Be careful if making payments by direct debit is a condition of your contract and you want to cancel the direct debit authorisation. You may place yourself in breach of contract if you cancel where you have signed up for a specific minimum term, so you should seek legal advice in these circumstances before taking any action.
Setting up ongoing payments from your credit card is different to authorising a direct debit from your bank account (such as a savings account) and requires a different cancellation process. Both are explained below.
How to cancel a direct debit
Write to your financial institution (and send a copy of your letter to the business you pay using direct debit) and instruct them to cancel your direct debit authorisation forthwith or on a specific date. The bank cannot lawfully refuse your written request for cancellation. Ideally, take the letter to your bank so that your instructions are acted on immediately.
To cancel a direct debit on a credit card account, you should first write to the organisation with whom you have established a direct debit, instructing them to cancel the arrangement and send a copy to your financial institution. If the debits continue you can then request your financial institution to reverse the transaction as it is unauthorised.

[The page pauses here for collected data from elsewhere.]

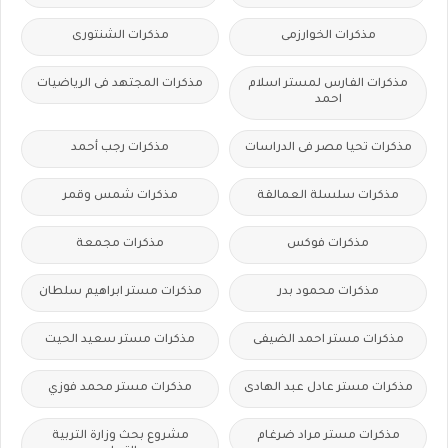
مذكرات الخوارزمى
مذكرات الشنتورى
مذكرات الفارس لمستر اسلام
مذكرات المجتهد فى الرياضيات
احمد
مذكرات تحيا مصر فى الدراسات
مذكرات رجب أحمد
مذكرات سلسلة العمالقة
مذكرات شمس وقمر
مذكرات فوكس
مذكرات مجمعة
مذكرات محمود بدر
مذكرات مستر ابراهيم سلطان
مذكرات مستر احمد الضيفى
مذكرات مستر سعيد الحيت
مذكرات مستر عادل عبد الهادى
مذكرات مستر محمد فوزي
مذكرات مستر مراد ضرغام
مشروع بحث وزارة التربية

Often direct debits from a credit card are linked to a contract for goods or services which you have purchased and it may be a term of the contract that you pay in this way. You could therefore be in breach of your contract and should seek legal advice before doing this.

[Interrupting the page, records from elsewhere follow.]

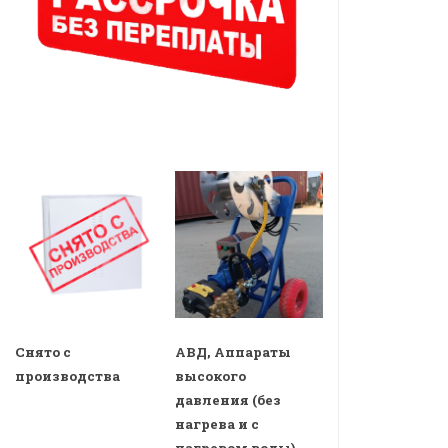
Снято с
АВД, Аппараты
производства
высокого
давления (без
нагрева и с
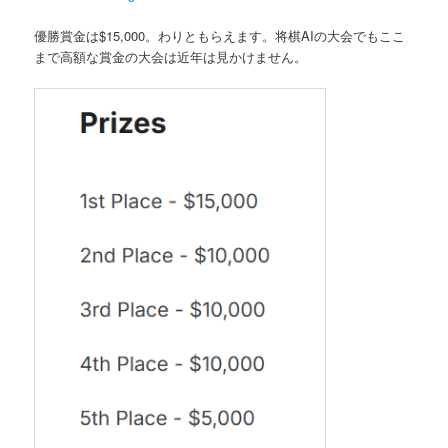
へ
優勝賞金は$15,000。わりともらえます。将棋AIの大会でもここ
まで高額な賞金の大会は近年は見かけません。
移
動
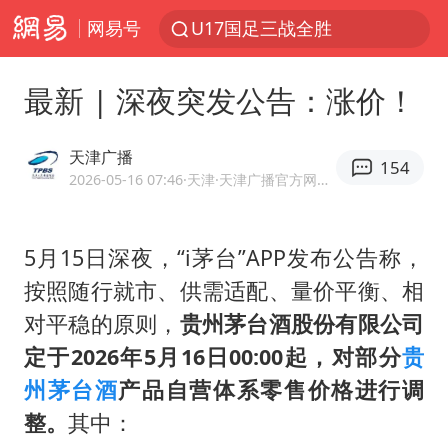
网易号
U17国足三战全胜
我国编制完成新版全月地质图
最新 | 深夜突发公告：涨价！
法国下周开始禁止未经同意的电话营销
台风白海豚或吞掉台风鲸鱼
天津广播
154
巡查组提问 工作人员偷用手机查答案
2026-05-16 07:46
·天津
·天津广播官方网易号
看守所辅警收受10万获刑1年
5月15日深夜，“i茅台”APP发布公告称，
宇树科技 打新
按照随行就市、供需适配、量价平衡、相
多地要求领导干部带头休假
对平稳的原则，
贵州茅台酒股份有限公司
80后女柜员逆袭成4200亿银行副行长
定于2026年5月16日00:00起，对部分
贵
吉林一“温度计大楼”读数爆表
州
茅台酒
产品自营体系零售价格进行调
房主任回应争议
整。
其中：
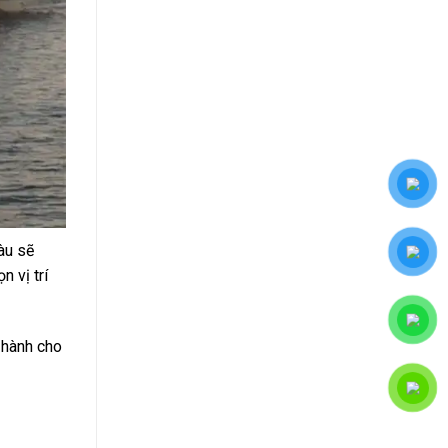
àu sẽ
 vị trí
i hành cho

Keep copies of all correspondence and statements in relation to your request.
Making sure your instructions are implemented
Your bank or financial institution must comply with your request to cancel a direct debit authority from your savings or other non credit card account.
If any subsequent payments are deducted, you should be entitled to have any transactions refunded.
If your lender or financial institution fails to cancel the direct debit according to your instructions or to refund you, you may take the matter to the relevant industry ombudsman service.
Tim entered into a loan agreement with a finance company, whereby repayments were to be made by direct debit. He was on time with his payments until the company changed the day of withdrawal, resulting in his incurring a late penalty fee.